Da qui la necessità - secondo l’Osservatorio - di abrogare pure l’inabilitazione: “Anche rispetto a tale misura di protezione giuridica, si deve considerare l’automatismo nell’attività di una figura (curatore) che interviene, con una sorta di potere di veto, nelle scelte della persona con disabilità su un novero di atti già identificato dal codice, semmai per il ricorrere solo di alcune condizioni che non permettano solo alcuni di tali atti di straordinaria amministrazione”.

In effetti l’istituto dell’inabilitazione risulta da tempo disapplicato, in Italia, sostituito com’è nella prassi dall’amministrazione di sostegno; e tale sfioritura fattuale conferma la necessità di procedere a una cancellazione formale.

La stessa Convenzione delle Nazioni Unite sui diritti delle persone con disabilità fa obbligo agli Stati che ne sono vincolati di prendere le misure necessarie a che le persone con disabilità ricevano il sostegno di cui abbiano bisogno per esercitare la loro capacità (art. 12, par. 3).

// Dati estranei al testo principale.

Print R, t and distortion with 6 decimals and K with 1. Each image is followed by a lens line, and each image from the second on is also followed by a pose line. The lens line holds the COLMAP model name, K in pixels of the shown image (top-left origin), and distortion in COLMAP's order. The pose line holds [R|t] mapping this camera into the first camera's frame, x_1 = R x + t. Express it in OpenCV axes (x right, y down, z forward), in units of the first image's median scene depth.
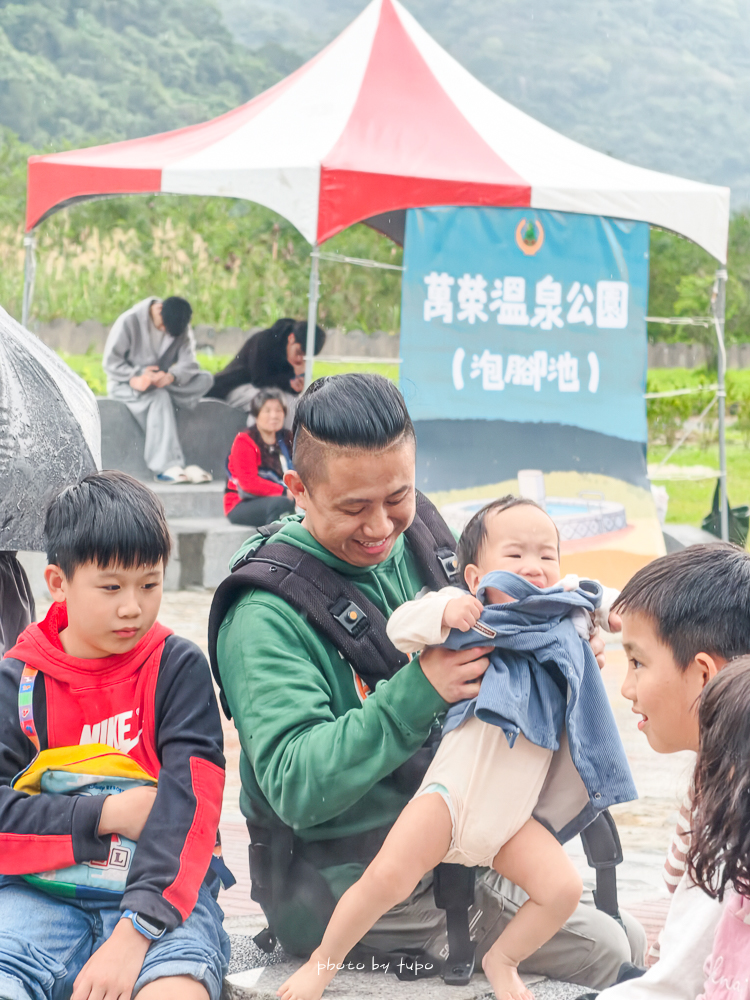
lens RADIAL K [[3812.5, 0, 375.0], [0, 3812.5, 500.0], [0, 0, 1]] dist [-0.093858, -1.212721]
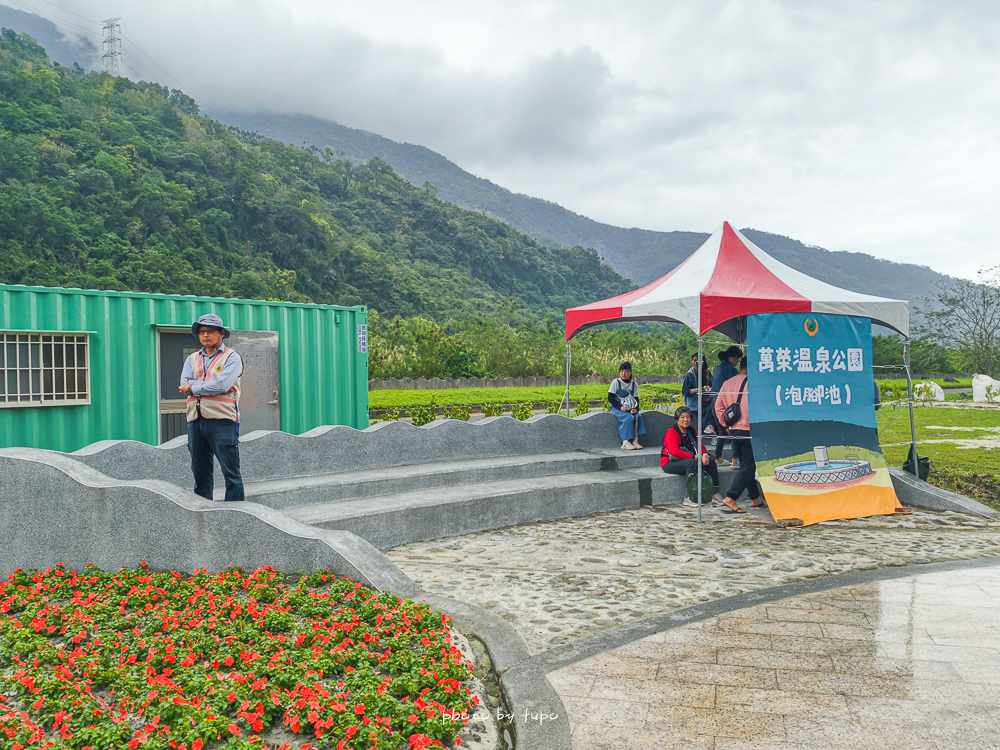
lens RADIAL K [[777.4, 0, 500.0], [0, 777.4, 375.0], [0, 0, 1]] dist [0.003780, 0.000814]
pose [[0.962377, -0.051137, -0.266864, -0.008507], [0.033607, 0.996991, -0.069854, -0.021639], [0.269633, 0.058257, 0.961199, 0.572500]]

Tutte le misure statali suscettibili di incidere sulla capacità, precisa la Convenzione, devono essere calibrate sulle specifiche condizioni ed esigenze della persona interessata, e devono tener conto della volontà e delle preferenze di quest’ultima (art. 12, par. 4).

E nello stesso Preambolo della Convenzione – come ancora rammenta l’Osservatorio – “si riconosce la necessità di promuovere e proteggere i diritti umani, incluso quindi quello più intrinseco all’essere Persona, quale quello all’autodeterminazione, per tutte le persone con Disabilità, incluse quelle che richiedono un maggiore sostegno, anche ad intensità elevatissima”. 

Va poi sottolineato che la nostra Corte di Cassazione, con sentenza 25.10.2012, n. 18320, ha sancito la piena compatibilità sostanziale dell’AdS rispetto a tali indicazioni; a differenza di quanto non possa dirsi (ecco il punto) per una figura come l’interdizione, che appare una risposta non proporzionata allo scopo, quale misura in sostanza irrevocabile, di fatto non revisionabile.

Merita anche segnalare come, a favore dell’abrogazione dell’interdizione e dell’inabilitazione, si sia pronunciato in modo esplicito - nell’ultimo ventennio - l’intero Gotha della dottrina civilistica italiana: basterà ricordare qui i nomi di R. Sacco, P. Rescigno, C. M. Bianca, P. Schlesinger, S. Rodotà, F. Busnelli, P. Perlingieri.